Thursday, July 05, 2007

JimVentions Redux - GRAZER

You may recall my JimVention of the "get me out of here" pager service. Here's another JimVention for you:

Around 2 years ago, I was writing back and forth with my friend in Seattle, Paul. We were batting around ideas for "Web 2.0" concepts that might lift us up and out of our day jobs into the fun and excitement of venture capital fueled startups. He had started with an idea of a web image aggregator - something that took a feed from "Amihotornot" and played them in a little window on the side of the screen. Strangely, I didn't flat out tell him that was ridiculous - I can be quite indulgent.

But I thought - what about if you took those images, but then could at a moment, link directly to where they came from? Or what if we built in something to automagically track your preferences for pictures, and served up more pictures in the vein of what you liked?

Now - as I write this, you are probably thinking I am describing something with adult entertainment as its target market. With the Great Spirit as my witness, throughout this whole thing that was never the goal or even thought of: The idea was for something you could have in a window while at work... so raciness just wasnt in there. I just wanted to say that.

Anyway, why stop with pictures? I said ANY media could work this way: You start tagging things you like, and the browser... the Grazer brings you more of what you like. Music, cartoons, pictures. But the secret has to be in these TAGS - you'd need to have a totally extendable set of tags attached to the media.

Then, a file could have not just the name, and some tags describing it for your preferences, but it could have embedded links to take you to the artist's website, or some tags for similar artists - if you like this, you might like...

Well, you can't just cram an infinite amount of data into the spare spaces inside of a media file: At some point, the file will be too bloated. Also, you'd run into the version problem: One file of a song might have a few tags, another of the same song would have a bunch - there'd be no consistency. And what if you got a file with some INAPPROPRIATE tags attached - like a link to a virus site?

So what if you took an idea like Wikipedia - a public "contribution site" for a global set of information: Artist links, reviews, things like it you might like, biographical info, additional artwork, links to where to buy it, where to see him/her live... all in a user-moderated context... and the file only has a single tag that refers to this online repository? A single GrazerTag?

So then you're in iTunes, playing a song, and there's a Grazertag embedded: You click on a "find out more" button, which contacts the nearest GrazerServer, which points you to the proper archive for this work, which then downloads the appropriate content down into your viewer... like a website.

And similar to a Wiki, there could ALSO be a PRIVATE, COMMERCIAL aspect to this: Some files would have a grazertag that points to Sony, or Getty Images, where the additional information is moderated by the content owners, where the experience could be more controlled. That's where the idea could actually make some money for the people doing it! But you start the thing as a non-profit, something to build a community around, so that the geeks adopt it first, build the content, and only THEN can the private side appear (much as there are Corporate Wikis out there). I had a plan to entice the BoingBoingers, and THEN actually make a little money.

Now, this is just the very high level view of the idea: I wound up with a marketing plan, detailed technical designs, and a much more geeky level of explanation of how it works. So why oh why would I be putting this out on my Blog, people?
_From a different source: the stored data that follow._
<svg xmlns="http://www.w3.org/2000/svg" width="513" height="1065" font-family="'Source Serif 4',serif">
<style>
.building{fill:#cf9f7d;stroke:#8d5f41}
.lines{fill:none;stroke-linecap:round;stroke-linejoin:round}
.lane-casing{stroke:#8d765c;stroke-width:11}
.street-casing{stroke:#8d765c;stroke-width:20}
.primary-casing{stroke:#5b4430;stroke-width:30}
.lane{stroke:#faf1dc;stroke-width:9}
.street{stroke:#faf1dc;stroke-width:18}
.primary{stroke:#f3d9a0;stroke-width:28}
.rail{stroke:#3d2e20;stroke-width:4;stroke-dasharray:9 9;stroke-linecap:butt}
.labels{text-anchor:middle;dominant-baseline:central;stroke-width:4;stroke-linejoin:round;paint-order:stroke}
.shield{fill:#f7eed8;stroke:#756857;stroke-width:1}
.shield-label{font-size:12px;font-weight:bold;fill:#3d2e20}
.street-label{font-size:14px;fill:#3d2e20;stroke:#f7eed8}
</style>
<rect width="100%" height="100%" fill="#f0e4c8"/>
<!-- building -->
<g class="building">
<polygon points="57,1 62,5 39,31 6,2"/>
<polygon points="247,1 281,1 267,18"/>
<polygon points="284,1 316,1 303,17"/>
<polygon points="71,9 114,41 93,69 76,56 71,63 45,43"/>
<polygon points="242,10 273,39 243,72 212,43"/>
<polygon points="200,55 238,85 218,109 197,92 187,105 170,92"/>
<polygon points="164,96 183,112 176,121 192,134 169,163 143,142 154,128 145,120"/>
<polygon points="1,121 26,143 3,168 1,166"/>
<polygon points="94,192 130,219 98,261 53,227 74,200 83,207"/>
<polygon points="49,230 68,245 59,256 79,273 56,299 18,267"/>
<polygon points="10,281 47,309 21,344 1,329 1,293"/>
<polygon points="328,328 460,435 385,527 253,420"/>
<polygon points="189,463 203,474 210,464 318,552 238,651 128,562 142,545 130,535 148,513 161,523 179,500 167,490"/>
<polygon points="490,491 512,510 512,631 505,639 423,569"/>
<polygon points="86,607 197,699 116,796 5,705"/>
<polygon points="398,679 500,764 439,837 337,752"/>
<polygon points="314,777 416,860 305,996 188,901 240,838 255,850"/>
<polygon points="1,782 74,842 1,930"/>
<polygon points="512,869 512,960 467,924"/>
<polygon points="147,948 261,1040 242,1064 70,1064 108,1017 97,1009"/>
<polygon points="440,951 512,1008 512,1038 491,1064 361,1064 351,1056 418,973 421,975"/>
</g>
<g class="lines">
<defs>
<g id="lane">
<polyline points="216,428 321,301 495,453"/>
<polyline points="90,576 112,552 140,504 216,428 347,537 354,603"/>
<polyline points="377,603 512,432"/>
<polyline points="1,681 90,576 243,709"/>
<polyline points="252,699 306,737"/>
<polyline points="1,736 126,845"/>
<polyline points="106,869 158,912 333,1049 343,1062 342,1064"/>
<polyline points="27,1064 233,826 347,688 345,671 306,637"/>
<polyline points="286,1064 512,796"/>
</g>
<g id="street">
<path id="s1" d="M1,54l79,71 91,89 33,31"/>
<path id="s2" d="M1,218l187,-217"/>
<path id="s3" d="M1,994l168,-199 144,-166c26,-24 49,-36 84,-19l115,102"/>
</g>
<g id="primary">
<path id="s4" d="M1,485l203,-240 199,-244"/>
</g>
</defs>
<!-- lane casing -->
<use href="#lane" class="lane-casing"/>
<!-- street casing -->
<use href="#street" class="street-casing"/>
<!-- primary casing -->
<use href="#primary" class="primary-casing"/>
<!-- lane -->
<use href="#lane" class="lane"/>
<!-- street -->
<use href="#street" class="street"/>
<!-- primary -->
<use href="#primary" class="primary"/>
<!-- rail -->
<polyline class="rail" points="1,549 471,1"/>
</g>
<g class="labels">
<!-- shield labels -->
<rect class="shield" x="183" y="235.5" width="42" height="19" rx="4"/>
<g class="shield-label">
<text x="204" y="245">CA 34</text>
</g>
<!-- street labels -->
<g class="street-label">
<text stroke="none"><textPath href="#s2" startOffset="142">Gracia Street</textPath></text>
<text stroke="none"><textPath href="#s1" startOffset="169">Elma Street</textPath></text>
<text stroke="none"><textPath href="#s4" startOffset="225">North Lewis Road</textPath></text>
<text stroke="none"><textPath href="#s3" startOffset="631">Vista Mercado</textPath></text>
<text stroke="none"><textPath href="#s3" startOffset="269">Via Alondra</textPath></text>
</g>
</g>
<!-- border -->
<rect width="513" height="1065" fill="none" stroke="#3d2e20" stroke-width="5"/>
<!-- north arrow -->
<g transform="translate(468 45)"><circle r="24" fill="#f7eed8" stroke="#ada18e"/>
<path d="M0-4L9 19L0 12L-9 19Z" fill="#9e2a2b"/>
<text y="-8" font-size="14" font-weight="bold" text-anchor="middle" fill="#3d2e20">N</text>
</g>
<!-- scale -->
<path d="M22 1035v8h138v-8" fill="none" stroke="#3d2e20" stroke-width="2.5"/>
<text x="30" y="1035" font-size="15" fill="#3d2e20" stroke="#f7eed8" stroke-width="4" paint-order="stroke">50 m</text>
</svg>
There are a few reasons: First, as we put it together, it because obvious that outside of the technical architecture, the hard work here is that of being a LIBRARIAN. And to be successful, you'd need to moderate the heck out of it, and over 90% of the content would be stuff I just don't have the passion for. Oh, yes, I could have created a KILLER Grazer library for 1980's synthpop. But I would have stopped well short of Michael Sembello, and even Real Life. I'm too much of a snob to even review those entries.

So the way to do this would have been to employ/engage a lot more people, and to do that would have involved a lot of work. Let's put it this way: I could have built the hotel, but I would not have been able to run it... and in short order, it would have been a smoldering ruin, laid low by Russian hackers intent on placing corrupt links to nastiness in corners of data about Kim Wilde and Alphaville. Not my idea of fun.

And fortunately, it DOES appear to be somebody ELSE'S idea of fun: The MetaBrainz foundation (with BoingBoinger on board) has a project called MusicBrainz, which is almost exactly the Grazer concept - restricted to music of course. They have a proprietary browser, and are inviting people to help them tag media. Their commercial angle has already emerged, with a partnership with BBC... I'm not sure how far along they are, but when I read their press release, I said "ah, someone's doing Grazer". Absolutely no hard feelings - as I said, I dropped the idea almost 2 years ago with no intention of pursuing it, so I'm just glad it's out there getting done. Plus, they have some MASSIVE investors, which I just didn't have.

It's further proof to me that sometimes there are just ideas flying around, and our minds can be antennae picking them up. And if we don't act on them, someone else may be listening in on the same transmission... and might just act.

And so, thank you again for visiting the mind of Jimmy. Please come again.